While other businesses fall for the “stop marketing” trap, your business will benefit from continuous visibility and top-of-mind awareness. Think about it! If even half of your competitors stop advertising or even choose to advertise less, your constant marketing efforts will make you that much more visible. 

We understand in a downturn, it’s not a good idea for your small business to invest in the latest and greatest marketing campaign. Instead, here are some cost-effective marketing options you can use to stay present while cutting costs. 

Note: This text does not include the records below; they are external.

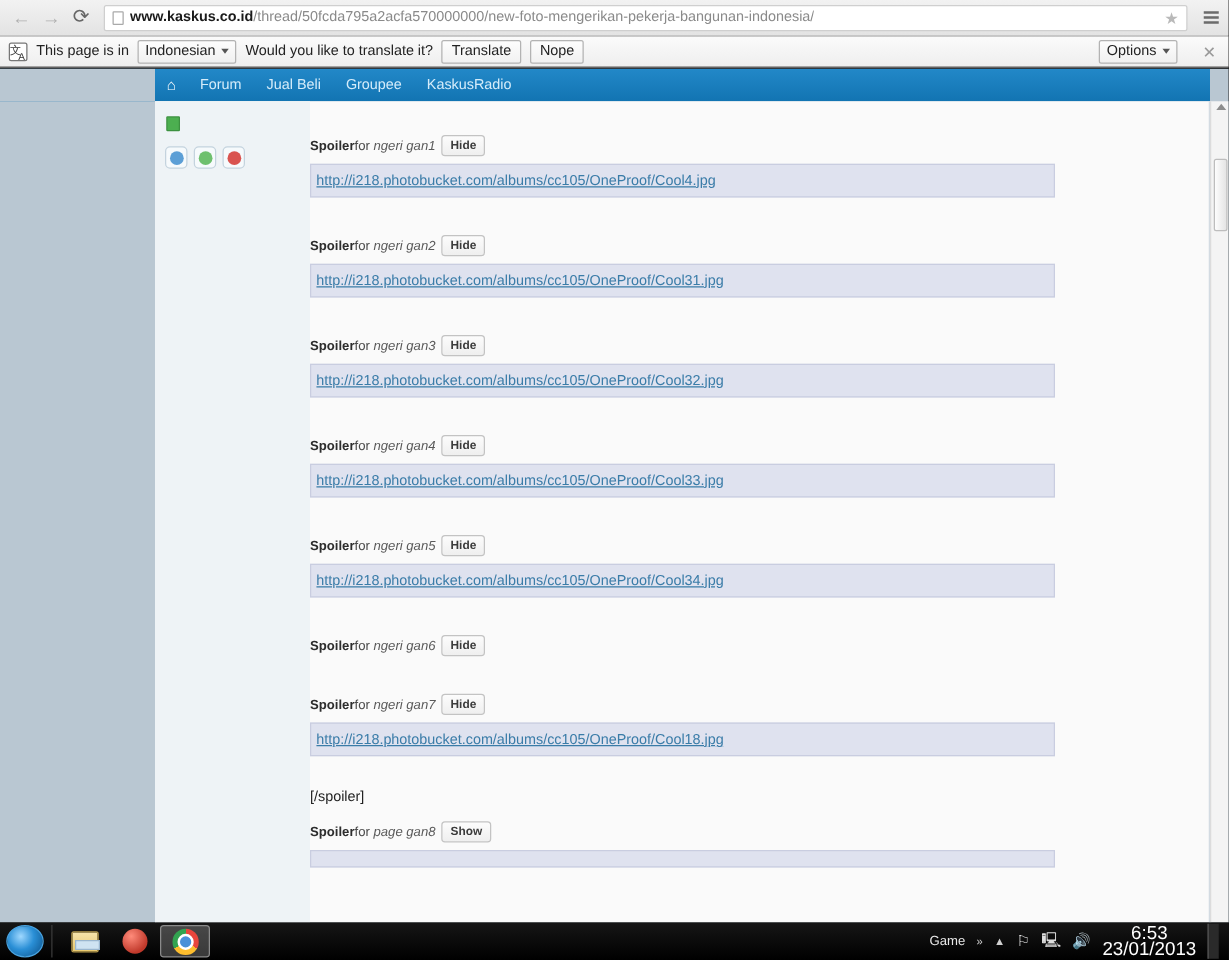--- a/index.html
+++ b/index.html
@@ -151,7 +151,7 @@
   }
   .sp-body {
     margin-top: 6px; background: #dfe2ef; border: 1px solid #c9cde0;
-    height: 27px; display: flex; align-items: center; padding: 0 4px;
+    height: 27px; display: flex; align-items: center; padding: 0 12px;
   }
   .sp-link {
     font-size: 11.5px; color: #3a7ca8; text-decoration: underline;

  • Get creative. Unless you have a full-time marketing team member, you’ll likely have to take on much of this recession marketing yourself. So, one thing we’ll remind you is that social media is entirely free and very effective. Use your platforms to post a picture daily or a video of a behind-the-scenes look at your company. You can hold online contests with discounts or coupons as the prize. Really, the social media world is your oyster because just like the platforms are free for you to use, they’re free for consumers, too. So, when they’re spending drops, one place you can promise they’ll still see you is on social media. 
  • Use the recession in your favor. Your customers are just as aware and afraid of a downturn as you are. So, how can you position your business as a solution to some of their recession woes? Have you decided to drop your prices in the downturn? Tell them about it! Or, do you think customers should consider your product or service essential during these challenging times? Why? Create a unique selling proposition and spread it across your marketing efforts. 
  • Partner up! No one said you have to do it alone, and other businesses in your area are probably looking for ways to stay afloat in a downturn, too. We’re not telling you to partner up with your nemesis, but consider what businesses around you are compatible with yours. If you’re a home builder offering home-repair services as an alternative revenue stream, consider hitting up a local paint or hardware store. If you’re an estate planning attorney, maybe there’s a financial advisor in your area you can talk to. Once you find a business that complements, not competes, with yours, you can work out a deal that benefits you both. Maybe you can start a profitable referral system or agree to exclusively use their products or services with your customers. Whatever arrangement you come up with is an added marketing medium and stream of potential revenue. Win-win.
Whatever You Do, Don't Stop Marketing!

Keep Your Head Up

The last bit of advice we have for how to prepare your small business for a recession is to stay positive. It sounds counterintuitive, but just like anything, if you go into a recession thinking you’ll sink, you will. But if you keep your head up and eyes open for the next way to bring in revenue, cut an expense, or market your business, you’re far more likely to not only scrape by but prosper.